TEXT SEGMENT:
________________

Stake. To ensure comparability with most existing studies, we randomly generate an integer between 10 and 100 USD as the initial amounts of money (i.e., the “initial endowment” commonly referred to in existing studies) and the additional amounts of money (i.e., the “stake” commonly referred to in existing studies) as specified in the game instructions.

Overall, LLM agents are unable to capture the continuous distribution of human behavior and lack variation in decision-making, which consequently increases the certainty of their decisions. Conversely, there is a lack of consistency within the same model family, increasing the uncertainty of predicting LLM behaviors. These paradoxical results present practical implications on LLM evaluation and alignment with human behavior and will be discussed later

4.2 Determinism vs. Human-Like Uncertainty: A Fundamental Dilemma

The second theme centers on the dichotomy between deterministic outputs and human-like uncertainty in LLM behavior. The bimodal distribution of giving rates among LLM agents suggests a form of deterministic decision-making that lacks the subtlety and variability characteristic of human choices. While deterministic behavior might result in more predictable outputs suitable for certain applications, it fails to capture the richness of human behavior, which often involves nuanced deliberation over various social and personal factors.

The absence of a continuous decision space indicates that LLMs may be defaulting to prevalent patterns in their training data or adhering to the most statistically probable responses. This tendency suggests that they are not genuinely understanding or processing the ethical dimensions of the choices presented to them but are instead relying on learned language patterns. This brings us to a fundamental question: Should LLMs be designed to mimic human-like uncertainty, embracing the complexities and unpredictabilities of human decision-making, or should they aim for determinism to ensure consistency and predictability?

This dilemma has significant implications for the development and deployment of LLMs. On one hand, embracing human-like uncertainty could enhance the authenticity of interactions with AI agents, making them more relatable and better suited for applications requiring empathy and nuanced social understanding. On the other hand, deterministic behavior ensures reliability and predictability, which are crucial for tasks where consistency is key.

________________

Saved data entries
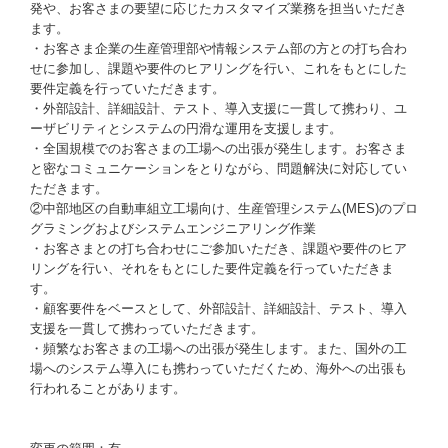
発や、お客さまの要望に応じたカスタマイズ業務を担当いただき
ます。
・お客さま企業の生産管理部や情報システム部の方との打ち合わ
せに参加し、課題や要件のヒアリングを行い、これをもとにした
要件定義を行っていただきます。
・外部設計、詳細設計、テスト、導入支援に一貫して携わり、ユ
ーザビリティとシステムの円滑な運用を支援します。
・全国規模でのお客さまの工場への出張が発生します。お客さま
と密なコミュニケーションをとりながら、問題解決に対応してい
ただきます。
②中部地区の自動車組立工場向け、生産管理システム(MES)のプロ
グラミングおよびシステムエンジニアリング作業
・お客さまとの打ち合わせにご参加いただき、課題や要件のヒア
リングを行い、それをもとにした要件定義を行っていただきま
す。
・顧客要件をベースとして、外部設計、詳細設計、テスト、導入
支援を一貫して携わっていただきます。
・頻繁なお客さまの工場への出張が発生します。また、国外の工
場へのシステム導入にも携わっていただくため、海外への出張も
行われることがあります。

________________

EXERCISE: Please continue the passage above on determinism versus human-like uncertainty in LLM behavior, starting right after its last sentence.

ANSWER SECTION:
4.3 Practical Implications for Developing and Deploying LLMs

Behavioral Approach to Evaluating Internal Processes of LLMs. Our study underscores the challenges in aligning LLM behaviors with human values and social norms, highlighting the need for more sophisticated evaluation methods. Traditional approaches that focus on adjusting outputs based on human feedback are insufficient for tasks requiring social cognition and reasoning. As discussed earlier, adopting a behavioral approach—such as evaluating LLMs through experiments—allows us to systematically assess their decision-making processes in realistic social contexts. This method provides insights into how LLMs make decisions and whether their internal mechanisms align with human cognitive processes.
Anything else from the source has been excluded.